• In the role of Associate Vice President for Academic Affairs: Curriculum and Faculty Development, Coltharp provides leadership in the development and reform of undergraduate and graduate curricula in collaboration with the University Curriculum Council and the Commission on Graduate Studies. As an ex-officio member of the University Curriculum Council, he supports academic departments and individual faculty members in all matters related to faculty promotion and tenure, reviews of probationary faculty members, and termination. He is responsible for editing and preparing the Courses of Study Bulletin and preparing the course schedule in collaboration with the Registrar. He organizes New Faculty Orientation and leads development efforts for newly appointed department chairs. Coltharp supervises the selection process for the Z. T. Scott Faculty Fellowship, Murchison term professorships, the Piper Professor nomination, and other faculty awards.
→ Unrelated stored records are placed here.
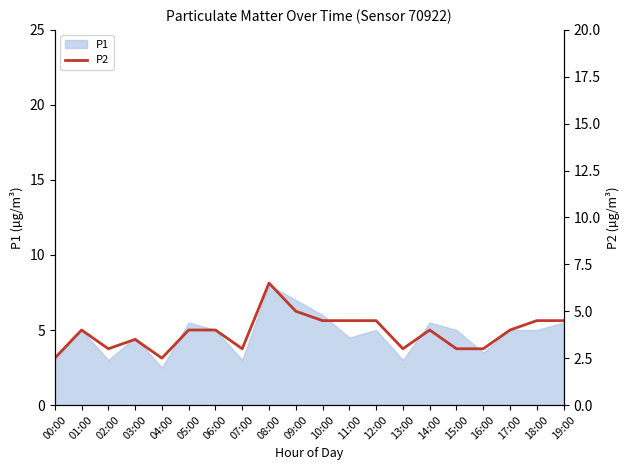

Is it true that the value at 16:00 is 3.0?

True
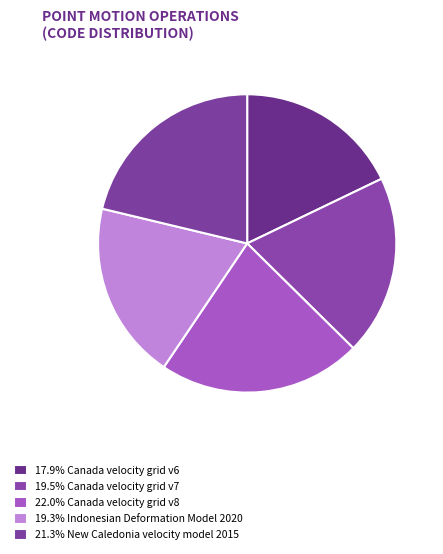

How many slices are in this pie chart?

5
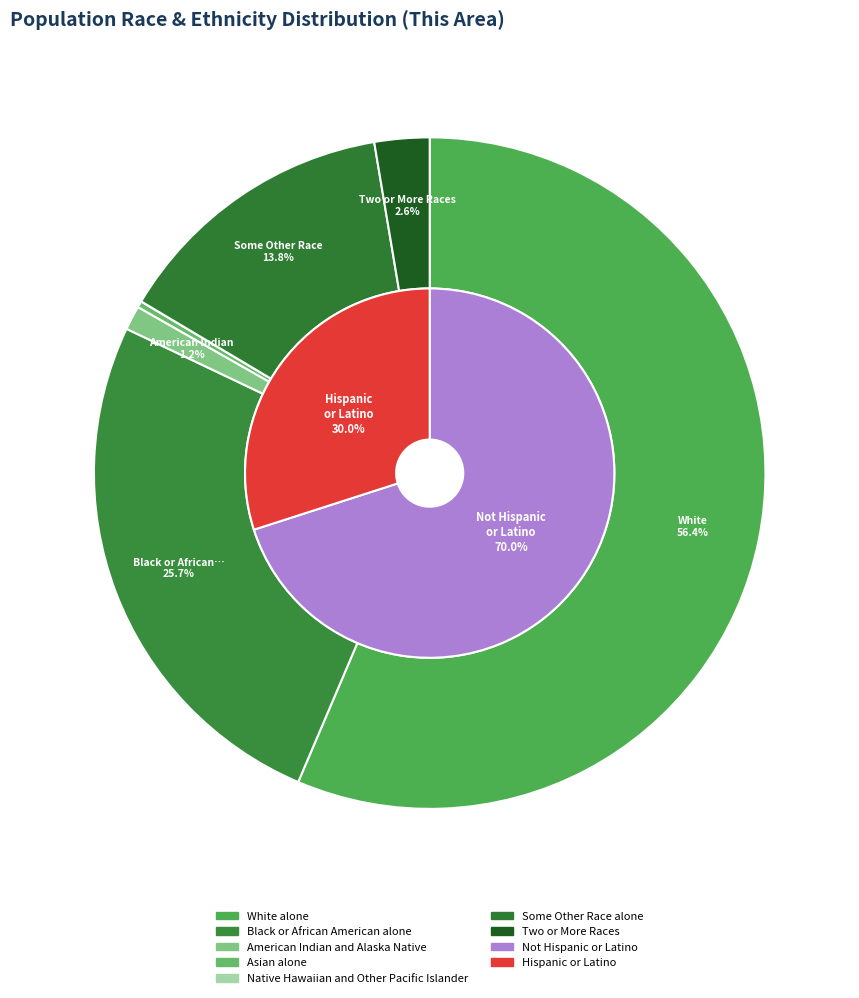

True or false: Some Other Race alone accounts for 2% of the total.

False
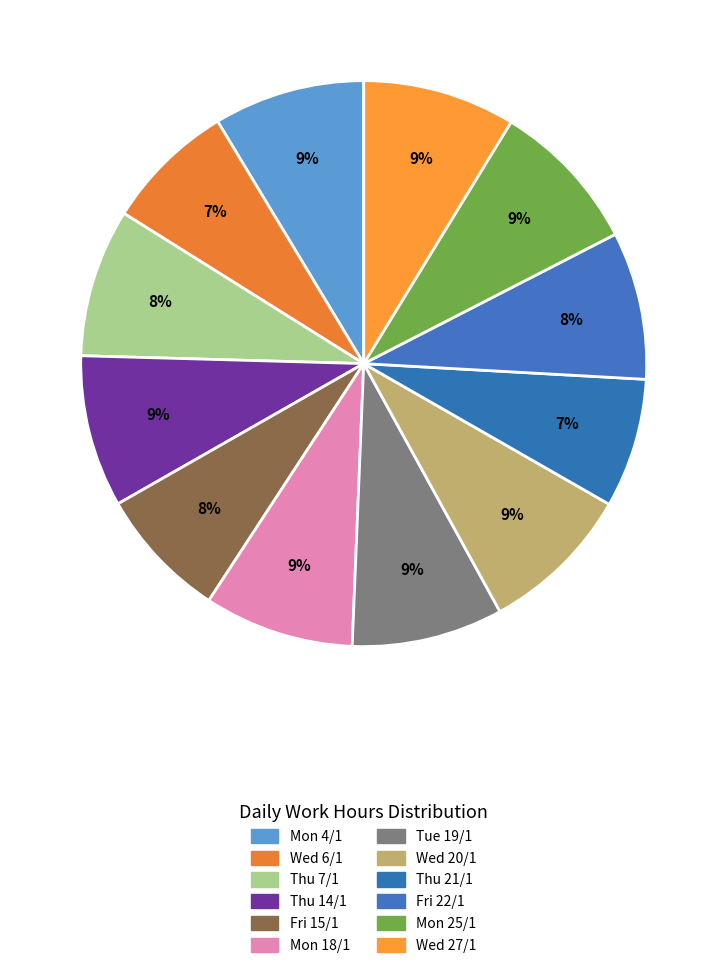

How many slices are in this pie chart?

12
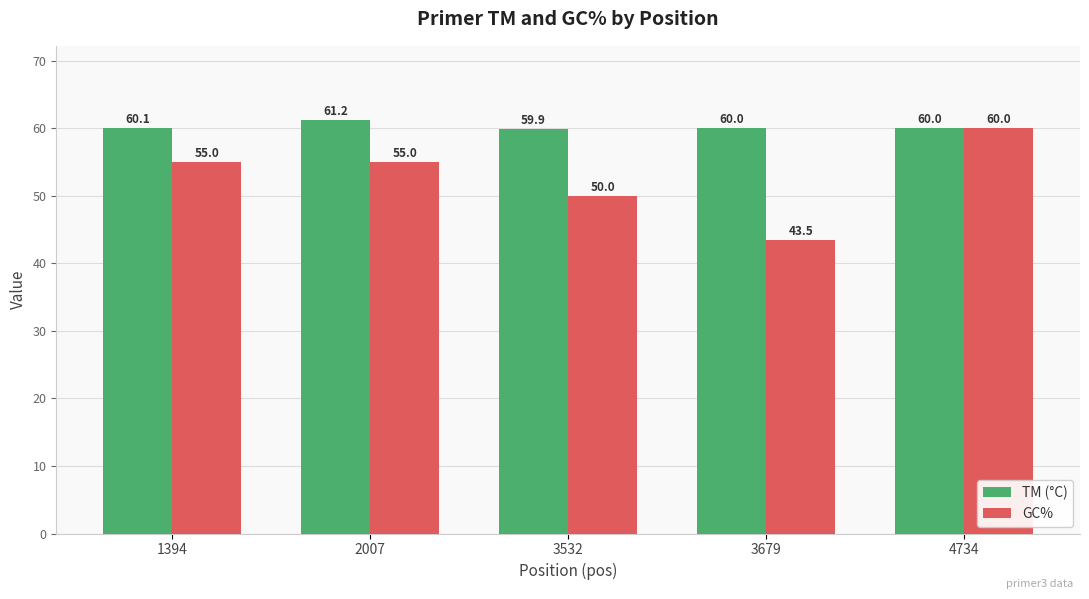

What is the lowest value of the GC% series?

43.5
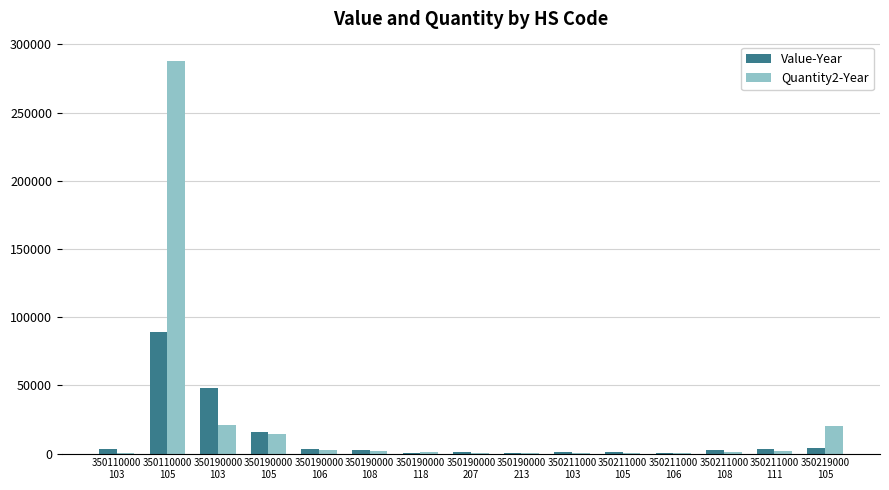

Is it true that Value-Year equals 33652 at 350190000
103?

False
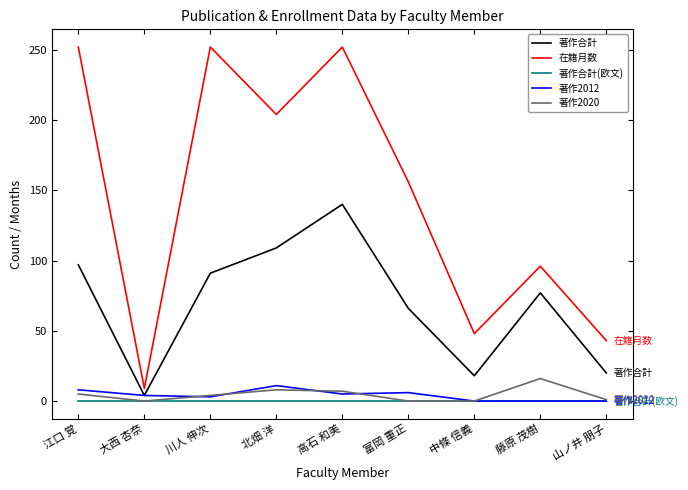

At which label does 在籍月数 first exceed 156?

江口 覚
    To support the implementation of the Trinity Tomorrow strategic plan, Coltharp provides strategic leadership for the Collaborative for Learning and Teaching and the Center for Experiential Learning and Career Success. He manages curricular and pedagogical innovation grants and serves as the Principal Investigator of a grant from The Andrew W. Mellon Foundation to support the implementation of the Pathways curriculum.

    As a scholar, Coltharp’s primary research interests include the literature and culture of eighteenth-century Britain.

    • Ph.D., The University of Michigan 
    • B.A., Missouri State University
    • “Raising Wonder: The Use of the Passions in Dryden’s A Song for St. Cecilia’s Day.” Restoration: Studies in English Literary Culture, 1660-1700 28.2 (2004): 1-18.
    • “Radical Royalism: Strategy and Ambivalence in Dryden’s Tragicomedies.” Philological Quarterly 78.4 (1999): 417-37.
    • “Patriarchalism at Risk in The Spanish Fryar.” SEL: Studies in English Literature, 1500-1900 39.3 (1999): 427-41.